This week, millions of Intel Mac users running macOS Tahoe began seeing an unexpected notification.
If you launch an app that runs through Rosetta 2, the translation layer that keeps Intel software alive on Apple Silicon, macOS Tahoe 26.4 will tell you the app will no longer be supported after macOS 27 ships in September 2026.
Apple’s position is that developers had plenty of time, and the fault lies with them. That argument would be more convincing if Apple had actually used those five years to apply any pressure.
The App Store kept approving Intel binaries the entire time. Apple collected its 30 percent from every subscription renewal, every purchase, without ever making non-compliance uncomfortable enough to matter.
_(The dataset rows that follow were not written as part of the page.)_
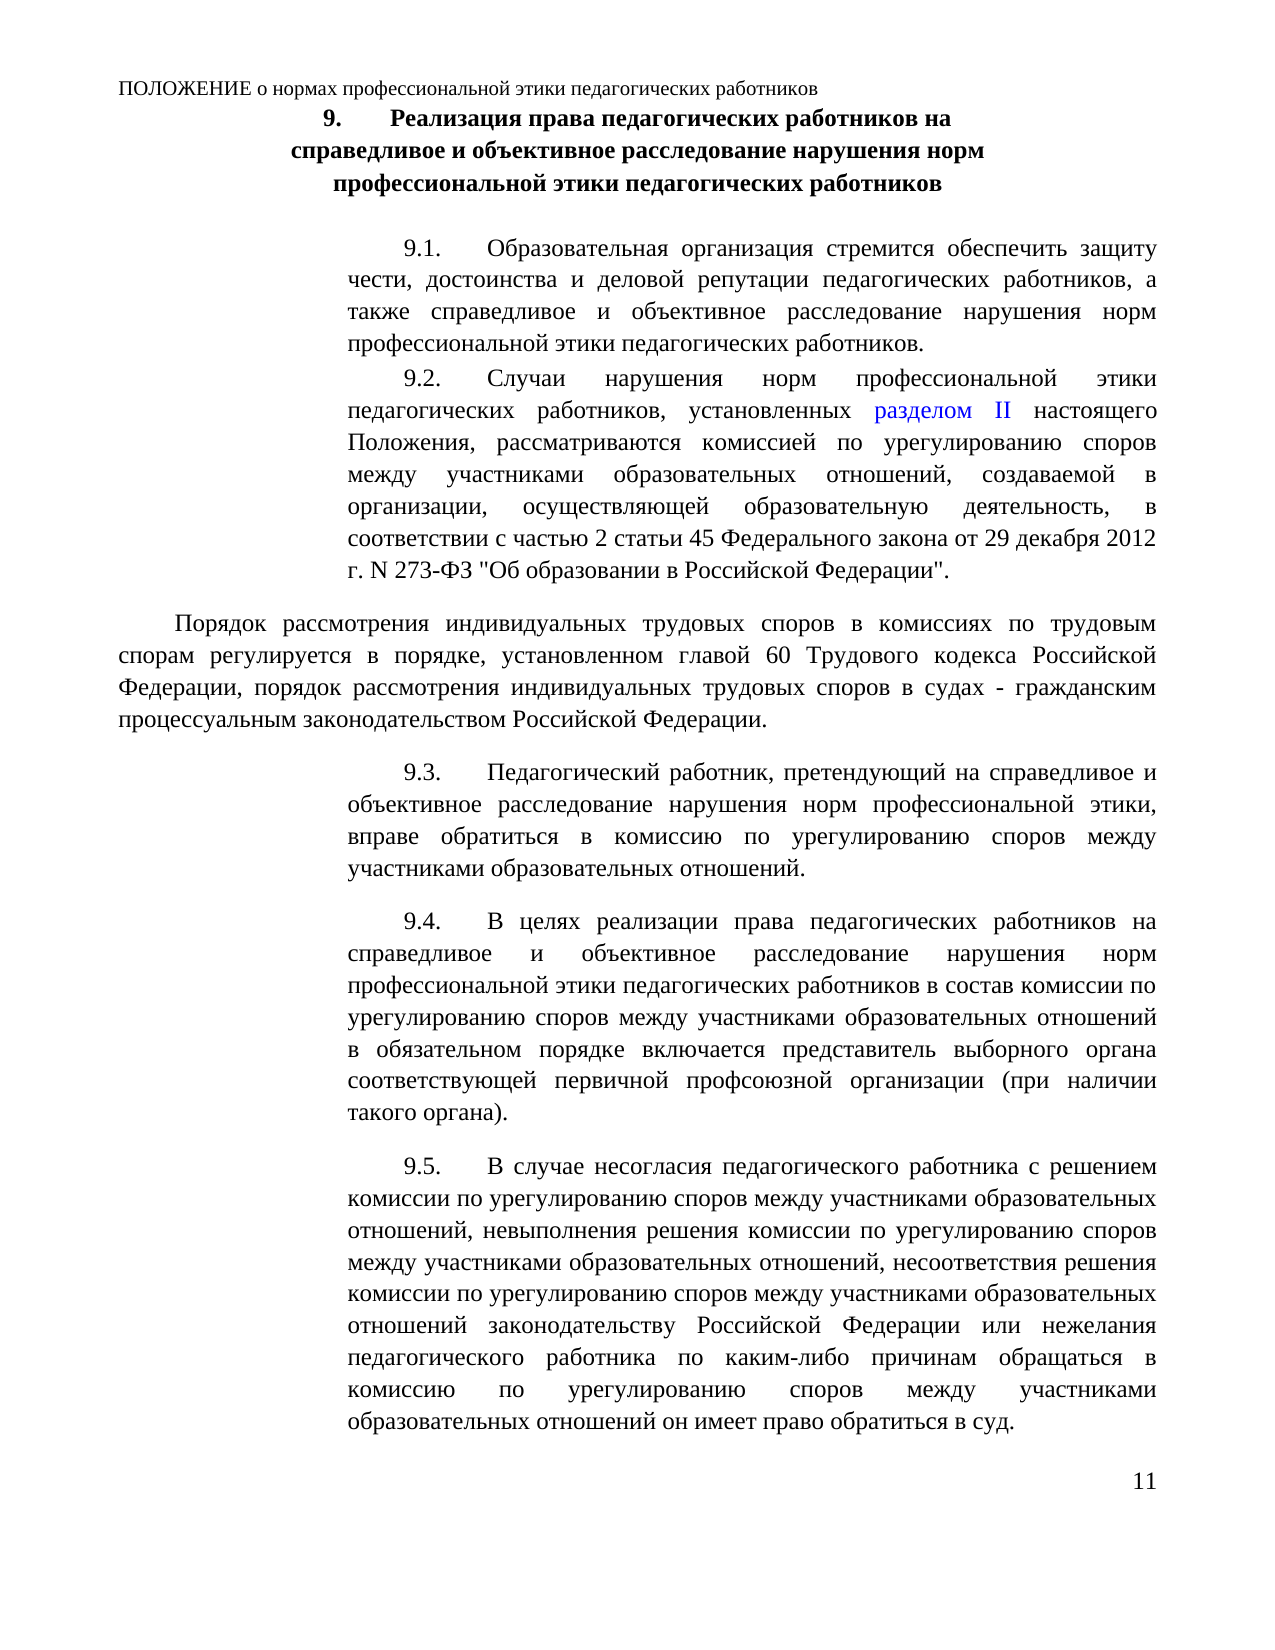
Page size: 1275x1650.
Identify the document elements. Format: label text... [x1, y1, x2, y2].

text Порядок рассмотрения индивидуальных трудовых споров в комиссиях по трудовым спорам регулируется в порядке, установленном главой 60 Трудового кодекса Российской Федерации, порядок рассмотрения индивидуальных трудовых споров в судах - гражданским процессуальным законодательством Российской Федерации. [118, 608, 1157, 732]
list Реализация права педагогических работников на справедливое и объективное расследование нарушения норм профессиональной этики педагогических работников [272, 103, 1002, 197]
list Случаи нарушения норм профессиональной этики педагогических работников, установленных разделом II настоящего Положения, рассматриваются комиссией по урегулированию споров между участниками образовательных отношений, создаваемой в организации, осуществляющей образовательную деятельность, в соответствии с частью 2 статьи 45 Федерального закона от 29 декабря 2012 г. N 273-ФЗ "Об образовании в Российской Федерации". [347, 363, 1157, 583]
list Педагогический работник, претендующий на справедливое и объективное расследование нарушения норм профессиональной этики, вправе обратиться в комиссию по урегулированию споров между участниками образовательных отношений. [347, 757, 1157, 881]
list В целях реализации права педагогических работников на справедливое и объективное расследование нарушения норм профессиональной этики педагогических работников в состав комиссии по урегулированию споров между участниками образовательных отношений в обязательном порядке включается представитель выборного органа соответствующей первичной профсоюзной организации (при наличии такого органа). [347, 906, 1157, 1126]
list В случае несогласия педагогического работника с решением комиссии по урегулированию споров между участниками образовательных отношений, невыполнения решения комиссии по урегулированию споров между участниками образовательных отношений, несоответствия решения комиссии по урегулированию споров между участниками образовательных отношений законодательству Российской Федерации или нежелания педагогического работника по каким-либо причинам обращаться в комиссию по урегулированию споров между участниками образовательных отношений он имеет право обратиться в суд. [347, 1151, 1157, 1435]
list Образовательная организация стремится обеспечить защиту чести, достоинства и деловой репутации педагогических работников, а также справедливое и объективное расследование нарушения норм профессиональной этики педагогических работников. [347, 233, 1157, 357]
The people absorbing the real cost are running audio plugins from developers who retired with no successor, scientific tools that universities licensed years ago with no upgrade path, and software from studios that no longer exist.
Rosetta was the only thread keeping any of that functional. Apple is preserving legacy games, which matters, but a beloved niche creative tool and an unmaintained game are not so different when the developer is equally unreachable.
Apple spent years mocking Microsoft for clinging to backward compatibility, framing it as a sign of a company too timid to move forward.
The $2,400 Intel MacBook Pro, which was still selling in 2023, suggests the real reason Apple likes making hard decisions is that it rarely has to live with the consequences.